Rewrite the lines below as a numbered list, skipping blank lines and leaving out the pictures.
=== Begin Enclosure ===
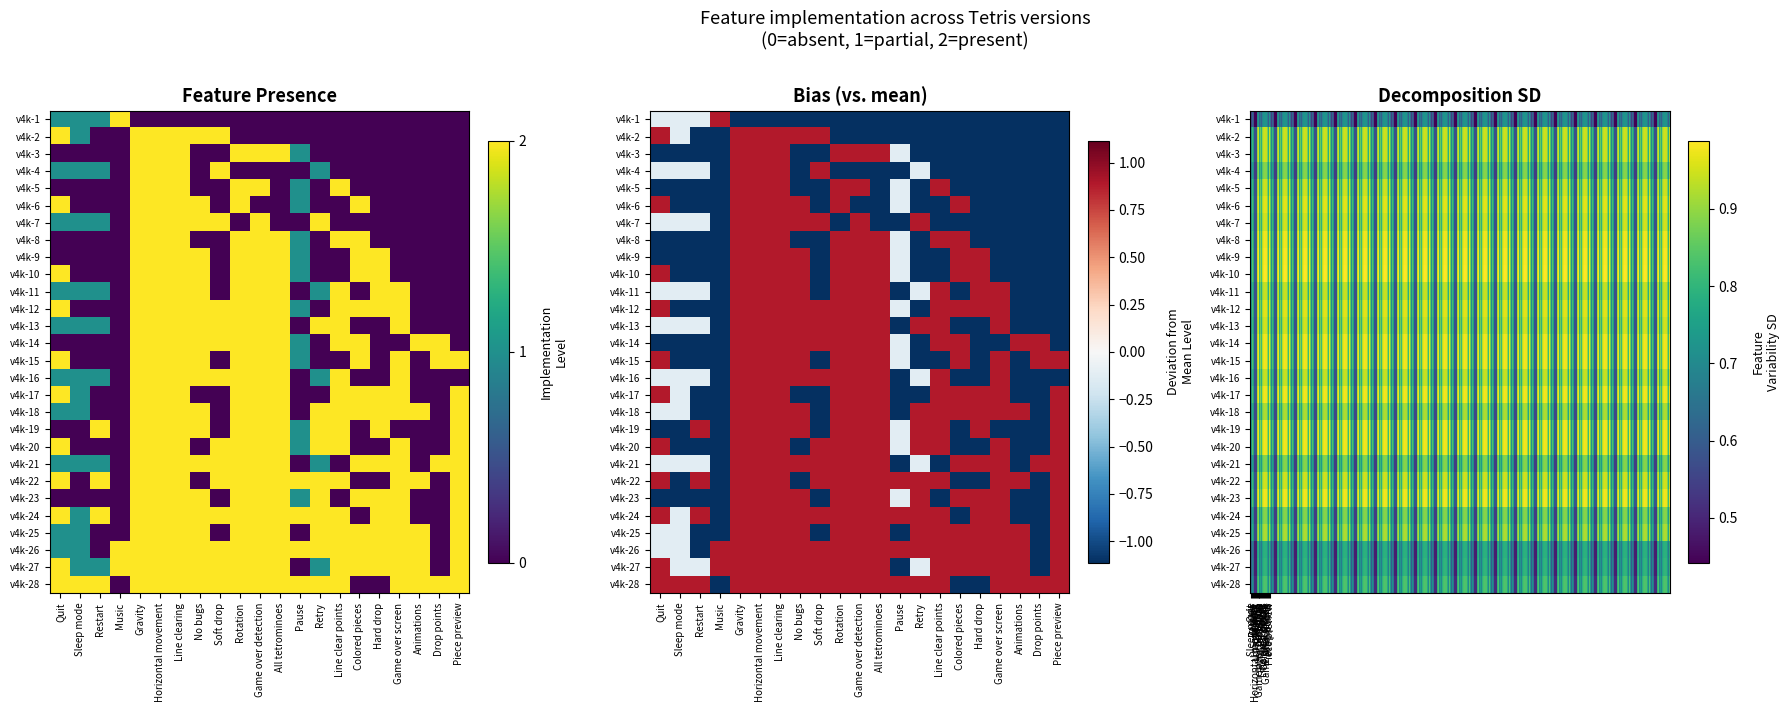

What is the sum of all Line clear points values?

25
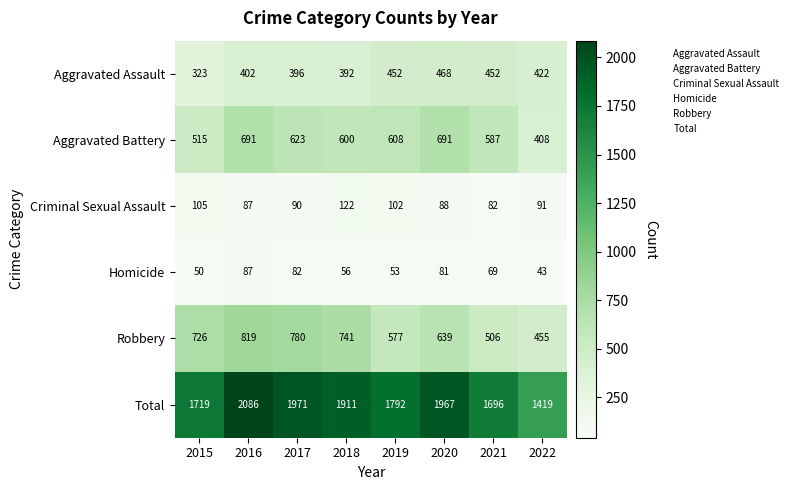

What is the sum of all Criminal Sexual Assault values?

767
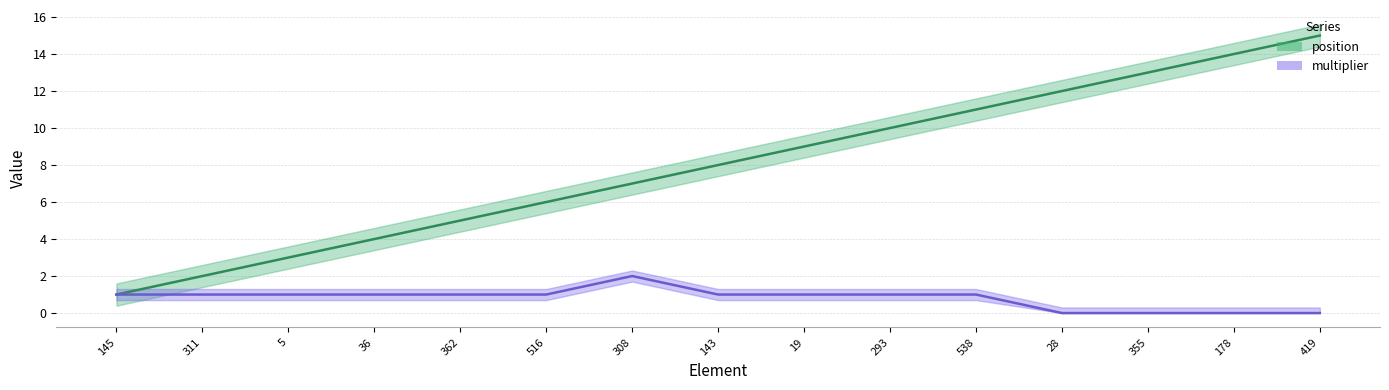

True or false: multiplier has more than 1 points higher than both neighbors.

False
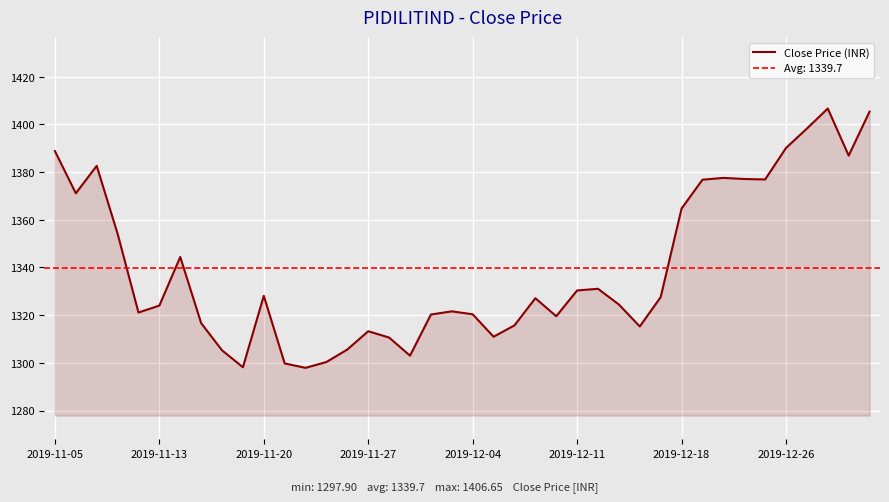

What is the lowest value of the Close Price (INR) series?

1297.9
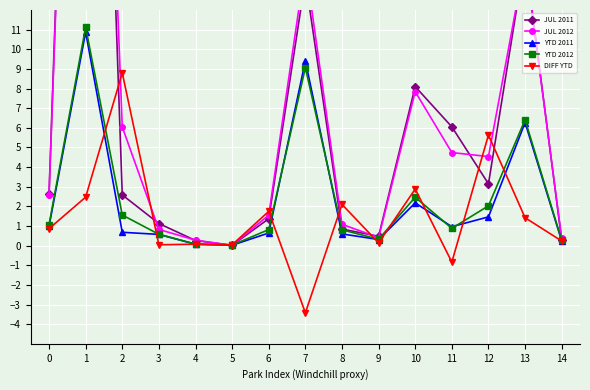

What are all the series names shown in the legend?

JUL 2011, JUL 2012, YTD 2011, YTD 2012, DIFF YTD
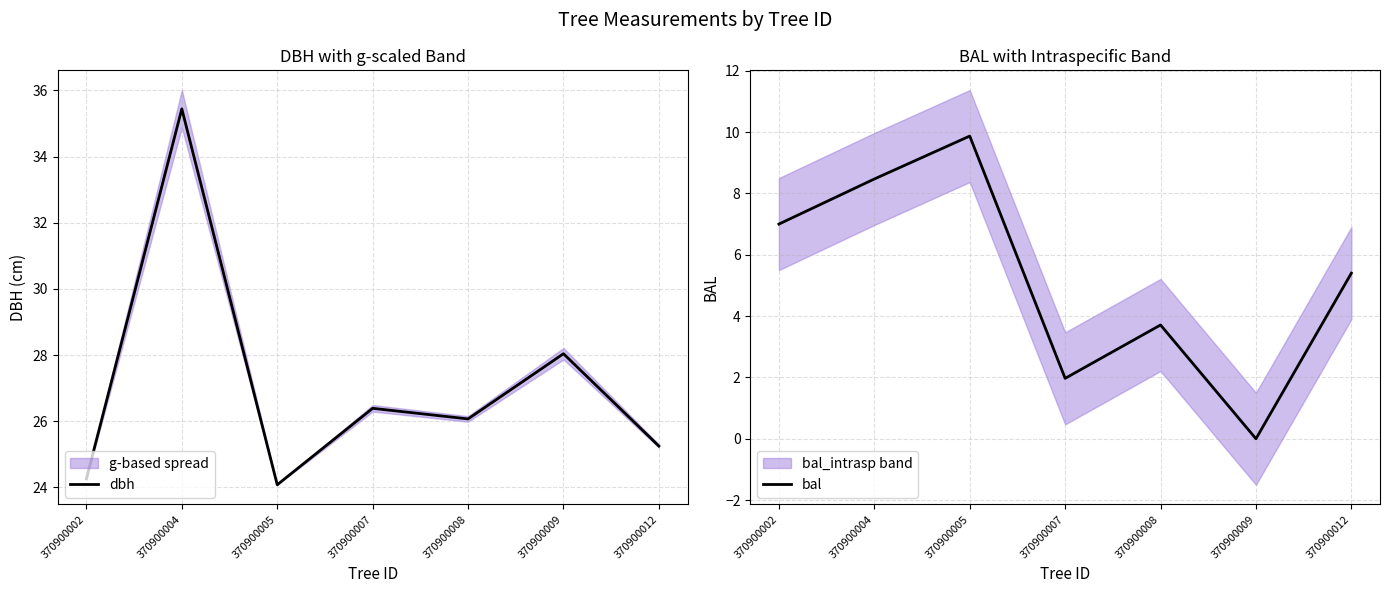

How many positive values does the bal series have?

6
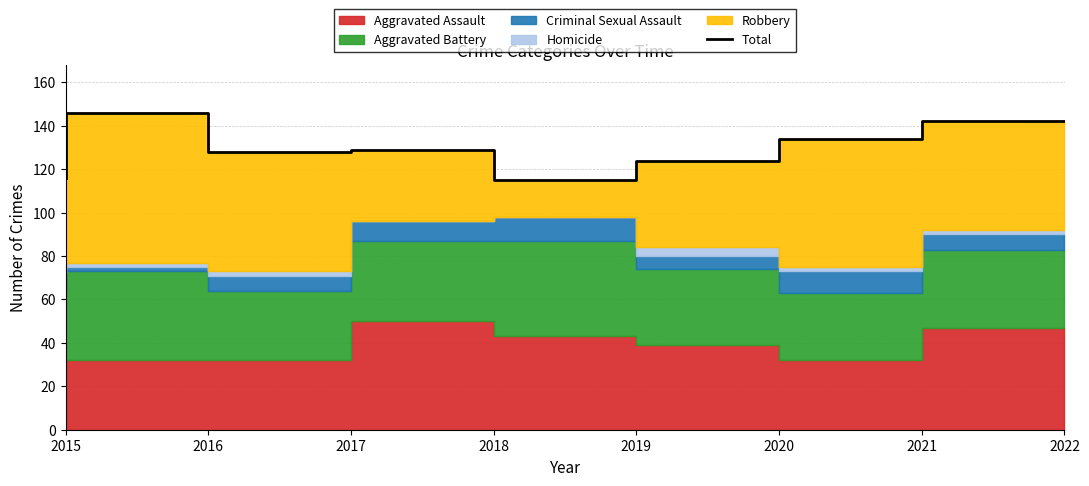

What is the average value?

129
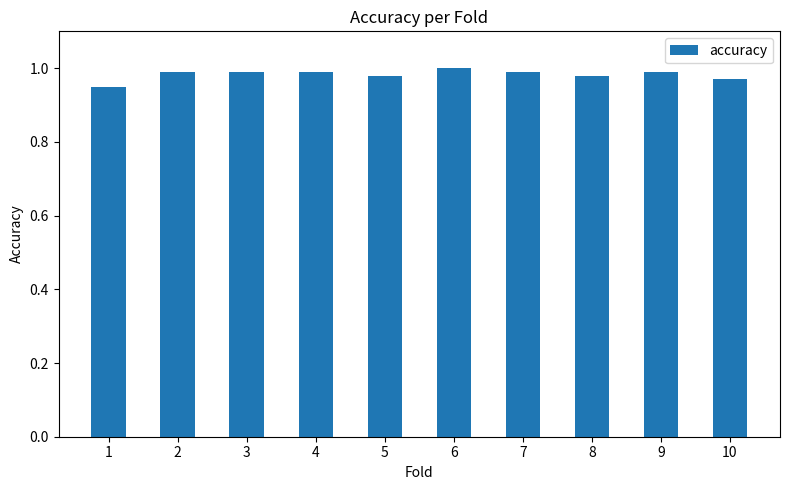

What is the sum of all values?

9.8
=== End Enclosure ===
=== Exercise response ===
1. What is the sum of all Line clear points values?
2. 25
3. What is the sum of all Criminal Sexual Assault values?
4. 767
5. True or false: multiplier has more than 1 points higher than both neighbors.
6. False
7. What is the lowest value of the Close Price (INR) series?
8. 1297.9
9. What are all the series names shown in the legend?
10. JUL 2011, JUL 2012, YTD 2011, YTD 2012, DIFF YTD
11. How many positive values does the bal series have?
12. 6
13. What is the average value?
14. 129
15. What is the sum of all values?
16. 9.8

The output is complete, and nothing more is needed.